“What would a perfect world look like?” This seems like such a simple question, doesn’t it? We think we know what “perfection” means, but let’s play a game just to see how difficult this concept really is. We’ll start with a simple test: “Would a perfect world have termites?” My wife used to joke about termites “cranking up their little bulldozers” and starting to work. We laughed about that, but we had no problem spraying the little buggers silly when they invaded a spot in our garage. In my perfect world, I wouldn’t have to worry about termites nibbling anything with a mortgage. But termites are also an important part of woodland decay. And termites are a source of food for animals such as monkeys and for some very funky restaurants that I don’t plan to visit. So we can’t really outlaw termites in our perfect world, can we?

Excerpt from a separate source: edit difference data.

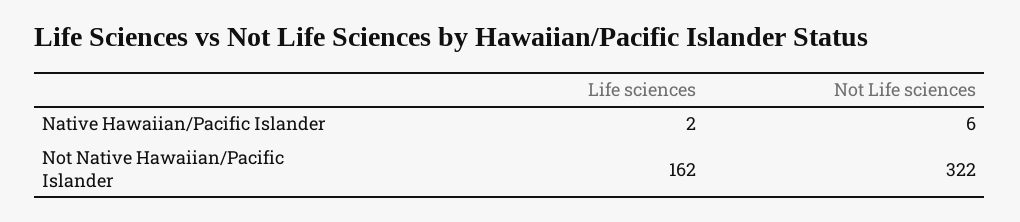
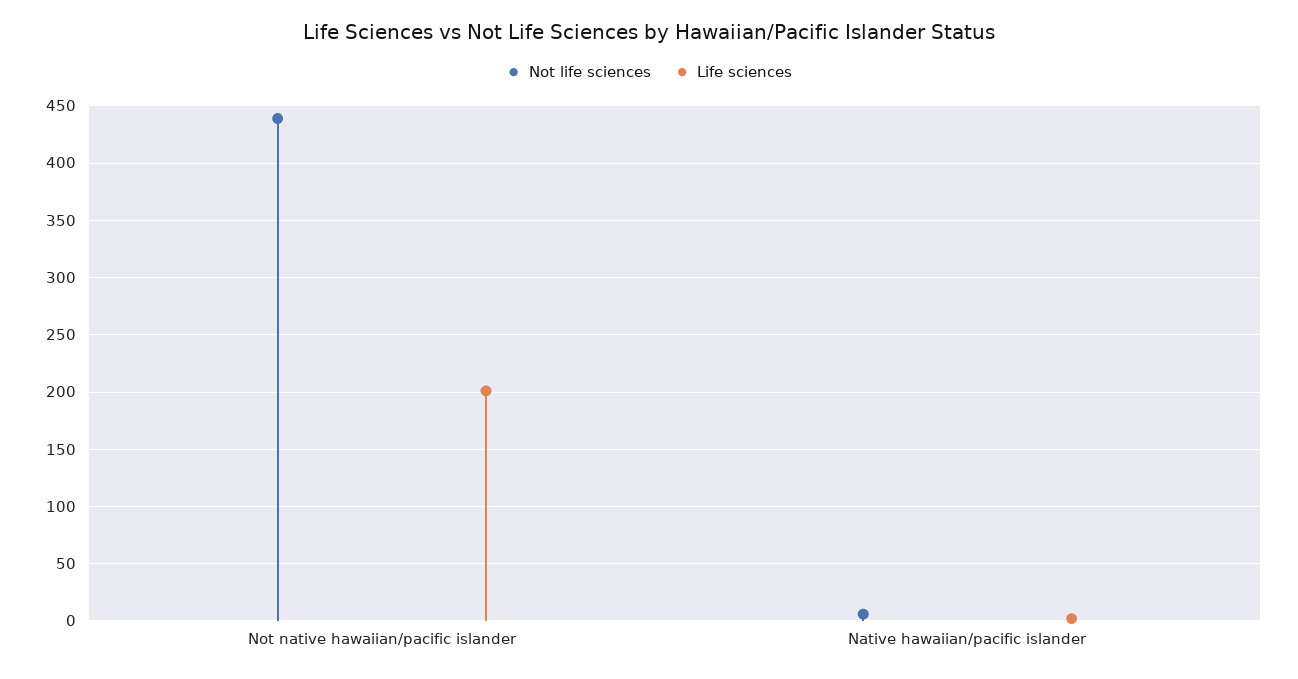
  {
    "Life sciences": {
      "Native Hawaiian/Pacific Islander": 2,
-     "Not Native Hawaiian/Pacific Islander": 162
+     "Not Native Hawaiian/Pacific Islander": 200
    },
    "Not Life sciences": {
      "Native Hawaiian/Pacific Islander": 6,
-     "Not Native Hawaiian/Pacific Islander": 322
+     "Not Native Hawaiian/Pacific Islander": 440
    }
  }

Ok, it wasn’t fair to pick on lovable little termites cruising around in their heavy digging equipment. Let’s go for something more obviously bad: something like rust. Would a perfect world contain rust? I’ve owned a few BBQ grills. They’ve all rusted. In fact, I’ve only seen one BBQ grill that wasn’t rusted. It belonged to my uncle, a man who spent his entire life keeping order in his house, his garden and his toolshed. But he was a rust-free exception. So would the world be better off without rust? No. Rust is a byproduct of oxidation, and oxidation is a process that’s required for existence. You and I oxidize, so technically we’re no better than rust. Rust needs to stay in our perfect world.
Do you see the problem? When we attempt to define perfection, we fall short. If I think a perfect world should be free from mosquitos, I’ll anger the fish. If I then decide the angry fish have to leave my perfect world, I’ll anger funky restaurant owners who just served their last termite casserole and planned to make a killing on spicy fish-head soup. No matter what I do, I can’t conceive of or achieve perfection in this realm. And that’s fine. This realm isn’t about perfection. We’re in a reality where we rust, dodge mosquitos, and watch termites dine on our garages. This is what we’ve got. It’s ugly, and it’s brutal, and it’s far from perfect, termite pot pie and all.